### What is expected
Although the data below contains pictures, output only the lines between those holding "output reg [15:0] Reg2; // DataOut" and "output [31:0] Y;", inclusive, exactly and without those pictures.

=== Given records ===

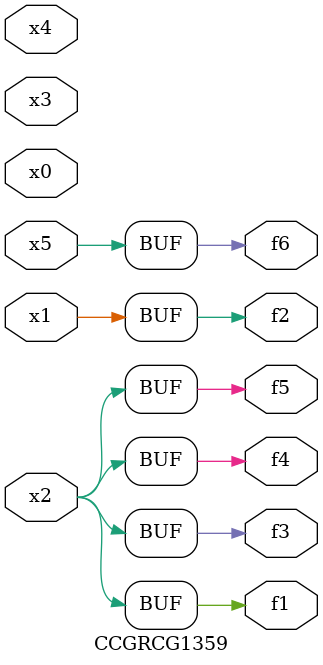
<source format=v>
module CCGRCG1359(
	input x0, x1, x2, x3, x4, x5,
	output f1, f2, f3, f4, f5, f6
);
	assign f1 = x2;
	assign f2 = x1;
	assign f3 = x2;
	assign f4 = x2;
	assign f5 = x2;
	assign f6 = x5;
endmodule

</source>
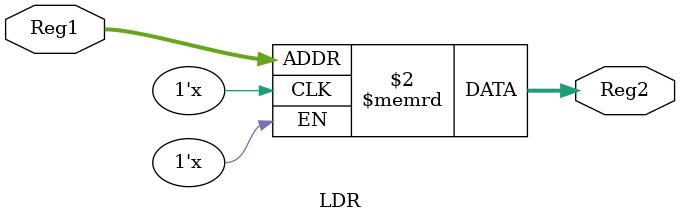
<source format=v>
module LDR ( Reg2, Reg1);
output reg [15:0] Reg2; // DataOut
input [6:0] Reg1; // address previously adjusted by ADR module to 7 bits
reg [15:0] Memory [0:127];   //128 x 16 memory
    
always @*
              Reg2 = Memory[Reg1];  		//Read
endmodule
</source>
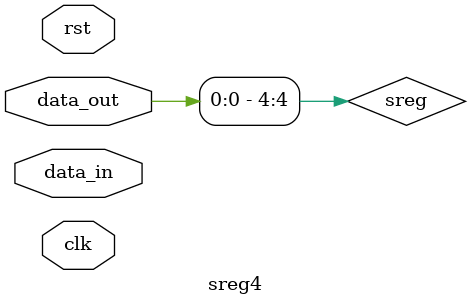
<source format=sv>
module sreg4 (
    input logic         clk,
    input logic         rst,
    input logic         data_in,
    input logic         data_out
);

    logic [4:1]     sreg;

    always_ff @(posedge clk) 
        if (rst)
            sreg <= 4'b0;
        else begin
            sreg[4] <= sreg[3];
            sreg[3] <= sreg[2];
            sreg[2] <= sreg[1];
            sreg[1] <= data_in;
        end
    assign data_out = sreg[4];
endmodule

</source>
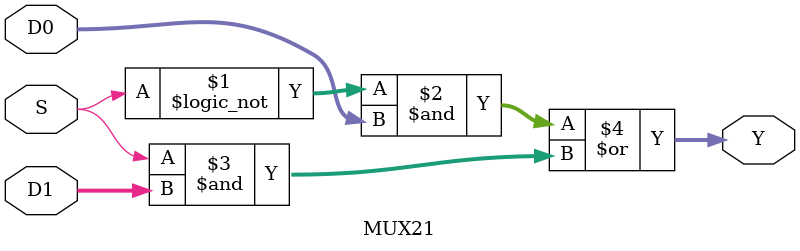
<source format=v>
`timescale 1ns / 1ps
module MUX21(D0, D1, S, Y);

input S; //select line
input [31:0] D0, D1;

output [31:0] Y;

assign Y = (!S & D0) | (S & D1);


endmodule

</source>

===

### Answer area
output reg [15:0] Reg2; // DataOut
input [6:0] Reg1; // address previously adjusted by ADR module to 7 bits
reg [15:0] Memory [0:127];   //128 x 16 memory
    
always @*
              Reg2 = Memory[Reg1];  		//Read
endmodule
</source>
<source format=sv>
module sreg4 (
    input logic         clk,
    input logic         rst,
    input logic         data_in,
    input logic         data_out
);

    logic [4:1]     sreg;

    always_ff @(posedge clk) 
        if (rst)
            sreg <= 4'b0;
        else begin
            sreg[4] <= sreg[3];
            sreg[3] <= sreg[2];
            sreg[2] <= sreg[1];
            sreg[1] <= data_in;
        end
    assign data_out = sreg[4];
endmodule

</source>
<source format=v>
`timescale 1ns / 1ps
module MUX21(D0, D1, S, Y);

input S; //select line
input [31:0] D0, D1;

output [31:0] Y;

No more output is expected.